Il succo sta nel fatto che ping rende "exit 0" se tutto va bene e la variabile $? contiene lo stato di uscita dell'ultimo programma lanciato.

----------

## randomaze

 *MoEbIuZ wrote:*   

> 
> 
> Il succo sta nel fatto che ping rende "exit 0" se tutto va bene e la variabile $? contiene lo stato di uscita dell'ultimo programma lanciato.

 

Non ci avevo mai pensato...questa me la segno come tip!

----------

## elfo

 *Quote:*   

> ...ed ora godetevi ifplugd che tira sù/giù la rete quando il cavo di rete viene collegato/scollegato.

 

proprio per questo NON uso ifplugd! Dato che l'implementazione di TCP permette un delay di 3 minuti di connessione "rotta" prima di resettare il socket, é pratico poter scollegare il cavo di rete, cambiarlo (per esempio con uno piu' lungo quando, stanchi di stare seduti alla scrivania vi volete fare l'ultima mezz'oretta di internet con il portatile comodamente sdraiati a letto). Se quando lo stacchi tira giu' l'interfaccia la cosa non funzionerebbe per niente.

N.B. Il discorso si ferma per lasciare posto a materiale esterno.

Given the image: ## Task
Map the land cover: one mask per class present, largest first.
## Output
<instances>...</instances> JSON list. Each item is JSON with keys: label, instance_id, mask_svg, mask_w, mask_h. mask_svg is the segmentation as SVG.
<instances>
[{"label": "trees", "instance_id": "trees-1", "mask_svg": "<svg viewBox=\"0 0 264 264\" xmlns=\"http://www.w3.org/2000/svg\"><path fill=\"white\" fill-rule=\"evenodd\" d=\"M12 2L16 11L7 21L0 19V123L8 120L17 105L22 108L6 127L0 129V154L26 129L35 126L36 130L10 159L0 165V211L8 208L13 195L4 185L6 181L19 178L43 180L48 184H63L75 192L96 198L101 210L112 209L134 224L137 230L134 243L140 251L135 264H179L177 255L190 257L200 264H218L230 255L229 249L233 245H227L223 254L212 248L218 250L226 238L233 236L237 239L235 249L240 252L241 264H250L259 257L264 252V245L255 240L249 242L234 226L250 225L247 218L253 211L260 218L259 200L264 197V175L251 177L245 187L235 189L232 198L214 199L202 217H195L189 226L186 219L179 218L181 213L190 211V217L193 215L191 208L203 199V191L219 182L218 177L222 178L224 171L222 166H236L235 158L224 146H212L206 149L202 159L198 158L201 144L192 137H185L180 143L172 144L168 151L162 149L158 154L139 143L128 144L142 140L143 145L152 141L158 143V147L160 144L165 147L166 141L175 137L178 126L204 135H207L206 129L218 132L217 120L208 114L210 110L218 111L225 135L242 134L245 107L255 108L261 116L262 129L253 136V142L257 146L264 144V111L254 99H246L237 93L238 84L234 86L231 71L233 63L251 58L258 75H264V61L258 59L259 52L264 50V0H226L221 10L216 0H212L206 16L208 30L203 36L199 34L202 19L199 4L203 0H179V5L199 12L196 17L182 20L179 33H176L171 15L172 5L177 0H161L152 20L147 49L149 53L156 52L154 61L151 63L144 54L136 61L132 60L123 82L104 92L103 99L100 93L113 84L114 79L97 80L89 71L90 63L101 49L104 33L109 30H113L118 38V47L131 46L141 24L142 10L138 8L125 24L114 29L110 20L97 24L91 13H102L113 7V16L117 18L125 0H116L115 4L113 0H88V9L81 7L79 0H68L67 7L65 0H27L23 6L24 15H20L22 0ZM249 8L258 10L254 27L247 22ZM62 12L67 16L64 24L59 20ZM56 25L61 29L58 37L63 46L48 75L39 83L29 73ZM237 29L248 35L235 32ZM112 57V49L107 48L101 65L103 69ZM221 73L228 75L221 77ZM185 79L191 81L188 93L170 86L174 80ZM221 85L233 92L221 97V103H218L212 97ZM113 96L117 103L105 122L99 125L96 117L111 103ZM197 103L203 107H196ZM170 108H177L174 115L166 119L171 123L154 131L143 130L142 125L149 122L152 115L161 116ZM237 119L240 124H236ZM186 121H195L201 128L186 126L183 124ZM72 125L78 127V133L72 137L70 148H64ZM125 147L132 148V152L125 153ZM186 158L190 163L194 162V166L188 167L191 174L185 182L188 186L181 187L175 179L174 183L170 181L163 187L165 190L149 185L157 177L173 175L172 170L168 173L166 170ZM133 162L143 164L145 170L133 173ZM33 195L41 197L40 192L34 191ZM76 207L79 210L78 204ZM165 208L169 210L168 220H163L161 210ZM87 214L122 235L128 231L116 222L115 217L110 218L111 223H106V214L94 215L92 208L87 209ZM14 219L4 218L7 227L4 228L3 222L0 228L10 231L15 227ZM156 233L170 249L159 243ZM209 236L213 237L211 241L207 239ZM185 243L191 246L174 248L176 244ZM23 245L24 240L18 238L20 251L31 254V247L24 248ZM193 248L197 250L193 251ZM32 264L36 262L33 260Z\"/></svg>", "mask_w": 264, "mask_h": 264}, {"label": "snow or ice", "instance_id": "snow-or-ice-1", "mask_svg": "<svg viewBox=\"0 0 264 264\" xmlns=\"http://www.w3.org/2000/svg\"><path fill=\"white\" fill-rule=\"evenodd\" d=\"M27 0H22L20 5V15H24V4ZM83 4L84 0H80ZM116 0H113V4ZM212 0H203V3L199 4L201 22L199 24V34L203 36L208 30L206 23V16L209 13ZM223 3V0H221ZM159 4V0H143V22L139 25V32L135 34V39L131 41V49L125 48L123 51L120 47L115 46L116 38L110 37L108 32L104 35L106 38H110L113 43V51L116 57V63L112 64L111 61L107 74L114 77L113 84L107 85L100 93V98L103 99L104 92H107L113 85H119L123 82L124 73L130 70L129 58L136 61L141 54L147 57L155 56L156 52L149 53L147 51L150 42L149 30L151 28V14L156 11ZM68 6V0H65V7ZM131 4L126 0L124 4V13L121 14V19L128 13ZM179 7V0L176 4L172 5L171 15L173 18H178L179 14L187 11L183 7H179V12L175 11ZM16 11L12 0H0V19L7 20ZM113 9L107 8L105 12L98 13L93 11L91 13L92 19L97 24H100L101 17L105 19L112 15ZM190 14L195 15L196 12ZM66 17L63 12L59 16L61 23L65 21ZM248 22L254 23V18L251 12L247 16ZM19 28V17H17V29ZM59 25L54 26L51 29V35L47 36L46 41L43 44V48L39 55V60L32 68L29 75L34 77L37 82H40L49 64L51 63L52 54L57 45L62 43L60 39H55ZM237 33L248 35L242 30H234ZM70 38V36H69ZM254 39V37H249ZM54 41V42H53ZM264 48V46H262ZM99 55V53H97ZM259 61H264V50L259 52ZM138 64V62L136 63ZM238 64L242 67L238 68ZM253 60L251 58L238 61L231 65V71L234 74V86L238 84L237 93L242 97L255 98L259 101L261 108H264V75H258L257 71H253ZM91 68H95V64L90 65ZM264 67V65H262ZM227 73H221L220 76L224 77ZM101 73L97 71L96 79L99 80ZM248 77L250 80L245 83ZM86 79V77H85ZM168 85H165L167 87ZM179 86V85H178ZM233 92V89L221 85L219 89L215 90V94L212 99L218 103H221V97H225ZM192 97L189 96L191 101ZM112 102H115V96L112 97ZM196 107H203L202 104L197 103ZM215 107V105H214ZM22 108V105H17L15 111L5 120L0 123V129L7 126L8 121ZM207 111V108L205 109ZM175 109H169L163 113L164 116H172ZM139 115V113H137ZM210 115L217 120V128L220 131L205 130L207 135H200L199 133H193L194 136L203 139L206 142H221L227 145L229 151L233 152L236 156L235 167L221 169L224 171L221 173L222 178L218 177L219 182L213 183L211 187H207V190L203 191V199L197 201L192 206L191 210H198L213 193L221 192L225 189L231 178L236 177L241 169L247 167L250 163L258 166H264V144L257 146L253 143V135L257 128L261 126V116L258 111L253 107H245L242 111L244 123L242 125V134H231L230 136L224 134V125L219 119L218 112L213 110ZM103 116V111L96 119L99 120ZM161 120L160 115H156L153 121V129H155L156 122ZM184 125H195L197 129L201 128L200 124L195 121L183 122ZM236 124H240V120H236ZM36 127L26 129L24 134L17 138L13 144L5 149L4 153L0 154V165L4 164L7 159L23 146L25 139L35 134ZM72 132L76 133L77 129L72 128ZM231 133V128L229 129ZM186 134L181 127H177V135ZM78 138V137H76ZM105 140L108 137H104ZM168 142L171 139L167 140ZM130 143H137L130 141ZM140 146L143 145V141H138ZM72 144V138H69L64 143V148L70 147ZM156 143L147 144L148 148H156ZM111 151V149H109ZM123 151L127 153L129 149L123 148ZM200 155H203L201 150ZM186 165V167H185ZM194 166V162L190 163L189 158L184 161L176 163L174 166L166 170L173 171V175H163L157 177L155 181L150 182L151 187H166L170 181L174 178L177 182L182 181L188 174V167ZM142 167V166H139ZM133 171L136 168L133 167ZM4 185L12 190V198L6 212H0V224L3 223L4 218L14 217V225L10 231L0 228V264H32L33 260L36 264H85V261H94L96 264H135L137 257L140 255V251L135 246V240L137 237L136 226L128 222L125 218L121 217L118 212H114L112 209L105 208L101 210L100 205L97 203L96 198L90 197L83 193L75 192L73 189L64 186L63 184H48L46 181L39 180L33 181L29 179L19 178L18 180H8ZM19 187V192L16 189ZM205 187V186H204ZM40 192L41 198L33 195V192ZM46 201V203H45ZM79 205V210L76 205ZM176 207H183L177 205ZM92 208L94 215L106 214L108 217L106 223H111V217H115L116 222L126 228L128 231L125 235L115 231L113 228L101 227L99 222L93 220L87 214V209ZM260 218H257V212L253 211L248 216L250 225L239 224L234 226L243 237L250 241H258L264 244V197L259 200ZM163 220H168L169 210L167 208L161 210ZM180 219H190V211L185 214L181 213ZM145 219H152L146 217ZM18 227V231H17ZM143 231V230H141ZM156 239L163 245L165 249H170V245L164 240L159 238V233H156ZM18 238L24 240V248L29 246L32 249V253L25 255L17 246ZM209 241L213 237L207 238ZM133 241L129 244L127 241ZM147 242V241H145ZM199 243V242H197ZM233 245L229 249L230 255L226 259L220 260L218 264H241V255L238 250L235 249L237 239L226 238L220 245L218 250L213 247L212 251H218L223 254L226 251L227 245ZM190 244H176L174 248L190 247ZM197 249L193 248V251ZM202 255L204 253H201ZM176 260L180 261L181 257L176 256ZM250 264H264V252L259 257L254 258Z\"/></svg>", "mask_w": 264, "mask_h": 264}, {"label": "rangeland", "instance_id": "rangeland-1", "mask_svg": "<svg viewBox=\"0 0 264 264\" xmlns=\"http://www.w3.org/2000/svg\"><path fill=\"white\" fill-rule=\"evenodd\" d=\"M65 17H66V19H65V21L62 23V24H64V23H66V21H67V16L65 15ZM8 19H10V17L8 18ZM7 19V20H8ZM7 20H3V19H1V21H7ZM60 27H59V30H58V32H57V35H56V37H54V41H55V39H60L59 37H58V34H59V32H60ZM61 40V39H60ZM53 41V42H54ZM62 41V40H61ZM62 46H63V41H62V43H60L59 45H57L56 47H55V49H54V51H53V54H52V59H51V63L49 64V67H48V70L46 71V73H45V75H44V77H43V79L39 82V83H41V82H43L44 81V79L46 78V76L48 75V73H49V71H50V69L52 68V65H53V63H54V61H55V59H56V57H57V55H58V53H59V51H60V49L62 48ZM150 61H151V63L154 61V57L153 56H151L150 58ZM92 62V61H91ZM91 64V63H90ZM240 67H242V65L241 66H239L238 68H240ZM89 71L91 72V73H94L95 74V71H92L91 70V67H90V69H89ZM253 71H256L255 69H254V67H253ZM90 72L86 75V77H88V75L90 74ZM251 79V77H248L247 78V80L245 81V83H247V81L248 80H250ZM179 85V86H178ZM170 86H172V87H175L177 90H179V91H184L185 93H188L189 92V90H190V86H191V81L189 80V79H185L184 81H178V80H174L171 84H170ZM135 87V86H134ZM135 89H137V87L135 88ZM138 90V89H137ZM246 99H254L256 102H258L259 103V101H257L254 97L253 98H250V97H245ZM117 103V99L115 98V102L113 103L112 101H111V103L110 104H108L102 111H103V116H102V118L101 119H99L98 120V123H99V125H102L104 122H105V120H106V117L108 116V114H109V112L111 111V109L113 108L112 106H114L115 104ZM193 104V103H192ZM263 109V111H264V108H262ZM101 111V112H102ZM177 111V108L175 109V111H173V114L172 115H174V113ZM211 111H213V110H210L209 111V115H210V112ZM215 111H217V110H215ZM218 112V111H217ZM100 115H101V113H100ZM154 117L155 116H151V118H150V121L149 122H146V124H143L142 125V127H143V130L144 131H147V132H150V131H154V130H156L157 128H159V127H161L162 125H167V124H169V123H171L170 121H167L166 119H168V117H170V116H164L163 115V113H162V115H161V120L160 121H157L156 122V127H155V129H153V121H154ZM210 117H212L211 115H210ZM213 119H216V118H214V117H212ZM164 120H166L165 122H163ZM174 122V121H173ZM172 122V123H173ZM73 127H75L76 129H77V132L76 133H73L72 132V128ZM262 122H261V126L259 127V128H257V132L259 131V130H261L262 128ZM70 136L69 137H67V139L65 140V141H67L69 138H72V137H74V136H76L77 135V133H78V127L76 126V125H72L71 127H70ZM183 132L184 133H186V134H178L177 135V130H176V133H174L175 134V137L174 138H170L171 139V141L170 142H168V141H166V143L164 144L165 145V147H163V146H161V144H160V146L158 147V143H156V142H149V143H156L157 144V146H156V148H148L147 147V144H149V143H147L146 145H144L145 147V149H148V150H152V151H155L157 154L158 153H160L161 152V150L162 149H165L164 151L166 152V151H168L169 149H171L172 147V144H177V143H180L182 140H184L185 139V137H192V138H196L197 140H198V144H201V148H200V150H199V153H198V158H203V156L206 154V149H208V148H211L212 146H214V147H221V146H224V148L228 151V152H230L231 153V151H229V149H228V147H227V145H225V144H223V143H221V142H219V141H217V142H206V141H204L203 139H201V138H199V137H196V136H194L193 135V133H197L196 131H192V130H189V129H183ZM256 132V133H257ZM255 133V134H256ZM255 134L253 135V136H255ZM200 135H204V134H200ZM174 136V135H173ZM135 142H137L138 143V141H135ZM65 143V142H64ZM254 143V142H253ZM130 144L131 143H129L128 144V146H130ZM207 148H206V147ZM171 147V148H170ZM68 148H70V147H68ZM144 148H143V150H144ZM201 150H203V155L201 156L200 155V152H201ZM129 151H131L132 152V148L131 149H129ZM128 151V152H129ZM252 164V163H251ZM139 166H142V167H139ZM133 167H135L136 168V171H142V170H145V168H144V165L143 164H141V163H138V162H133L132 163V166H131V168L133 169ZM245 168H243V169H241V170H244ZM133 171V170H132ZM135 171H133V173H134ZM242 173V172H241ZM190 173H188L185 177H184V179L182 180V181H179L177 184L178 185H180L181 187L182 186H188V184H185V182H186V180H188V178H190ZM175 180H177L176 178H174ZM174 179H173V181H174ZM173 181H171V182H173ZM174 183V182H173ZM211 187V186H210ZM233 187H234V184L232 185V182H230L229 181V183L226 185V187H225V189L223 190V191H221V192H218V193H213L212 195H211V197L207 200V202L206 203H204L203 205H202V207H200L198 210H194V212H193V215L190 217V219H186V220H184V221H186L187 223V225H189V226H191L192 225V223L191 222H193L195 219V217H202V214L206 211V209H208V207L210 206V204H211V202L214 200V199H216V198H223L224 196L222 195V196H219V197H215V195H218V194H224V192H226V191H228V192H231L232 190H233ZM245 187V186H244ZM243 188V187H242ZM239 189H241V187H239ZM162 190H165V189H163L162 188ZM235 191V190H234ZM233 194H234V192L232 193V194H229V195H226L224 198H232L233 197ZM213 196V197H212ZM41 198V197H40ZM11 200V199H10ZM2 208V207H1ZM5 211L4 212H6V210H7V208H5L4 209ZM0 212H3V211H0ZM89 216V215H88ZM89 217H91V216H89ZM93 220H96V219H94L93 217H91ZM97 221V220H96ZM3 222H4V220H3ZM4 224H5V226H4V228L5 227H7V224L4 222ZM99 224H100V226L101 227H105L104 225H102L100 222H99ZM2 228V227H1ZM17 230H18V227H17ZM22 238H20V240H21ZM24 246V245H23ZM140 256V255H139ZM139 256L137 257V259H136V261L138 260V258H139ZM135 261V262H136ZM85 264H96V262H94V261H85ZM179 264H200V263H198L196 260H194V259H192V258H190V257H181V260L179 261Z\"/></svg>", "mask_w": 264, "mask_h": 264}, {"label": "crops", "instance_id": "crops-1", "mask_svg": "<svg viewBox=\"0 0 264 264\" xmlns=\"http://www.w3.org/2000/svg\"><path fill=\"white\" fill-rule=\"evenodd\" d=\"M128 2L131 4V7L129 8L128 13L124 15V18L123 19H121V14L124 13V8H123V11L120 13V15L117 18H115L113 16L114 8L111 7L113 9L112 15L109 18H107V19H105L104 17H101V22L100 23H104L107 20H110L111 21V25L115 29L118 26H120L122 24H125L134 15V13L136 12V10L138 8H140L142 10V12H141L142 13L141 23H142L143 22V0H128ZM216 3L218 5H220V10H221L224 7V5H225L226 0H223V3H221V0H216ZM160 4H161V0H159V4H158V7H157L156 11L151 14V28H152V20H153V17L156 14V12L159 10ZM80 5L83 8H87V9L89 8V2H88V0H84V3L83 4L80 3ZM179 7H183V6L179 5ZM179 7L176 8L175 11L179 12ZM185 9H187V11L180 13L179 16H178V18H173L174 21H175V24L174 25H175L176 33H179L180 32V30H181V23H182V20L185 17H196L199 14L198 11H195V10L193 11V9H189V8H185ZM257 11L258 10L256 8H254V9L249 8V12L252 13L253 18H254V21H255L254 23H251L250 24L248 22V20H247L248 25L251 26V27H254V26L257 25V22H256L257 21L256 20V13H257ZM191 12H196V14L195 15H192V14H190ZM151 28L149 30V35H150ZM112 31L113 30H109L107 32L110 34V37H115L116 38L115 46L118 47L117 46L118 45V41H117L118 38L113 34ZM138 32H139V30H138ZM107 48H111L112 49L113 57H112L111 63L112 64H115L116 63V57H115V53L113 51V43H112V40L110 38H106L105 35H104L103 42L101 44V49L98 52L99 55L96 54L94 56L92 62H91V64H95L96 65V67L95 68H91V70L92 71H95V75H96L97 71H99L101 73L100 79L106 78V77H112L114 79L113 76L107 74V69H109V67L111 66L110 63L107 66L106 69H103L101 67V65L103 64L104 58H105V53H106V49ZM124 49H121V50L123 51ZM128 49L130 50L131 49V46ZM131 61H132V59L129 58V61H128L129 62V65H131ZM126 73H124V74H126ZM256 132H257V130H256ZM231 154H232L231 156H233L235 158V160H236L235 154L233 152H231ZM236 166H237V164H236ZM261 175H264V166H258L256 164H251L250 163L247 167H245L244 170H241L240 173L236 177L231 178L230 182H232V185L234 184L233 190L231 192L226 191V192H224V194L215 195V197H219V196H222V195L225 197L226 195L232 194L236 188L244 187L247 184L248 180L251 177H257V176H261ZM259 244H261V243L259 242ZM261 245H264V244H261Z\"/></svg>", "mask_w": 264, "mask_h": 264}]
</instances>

La mia "soluzione" e' la piu' semplice ma un pochino piu' laboriosa:

in /etc/conf.d/net ho diversi "profili" che corrispondono alla configurazione delle reti a cui mi collego di frequente e non hanno dhcpd. Nel caso edito il file e cambio il profilo "scommentato".

Ho pure diversi /etc/resolv.conf-LUOGO che copio in /etc/resolv.conf a seconda di dove mi trovo.

SE ho bisogno la rete (conf. statica) lancio /etc/init.d/net.eth0 dopo aver modificato e copiato come sopra, senno' lancio sudo dhcpcd eth0.

----------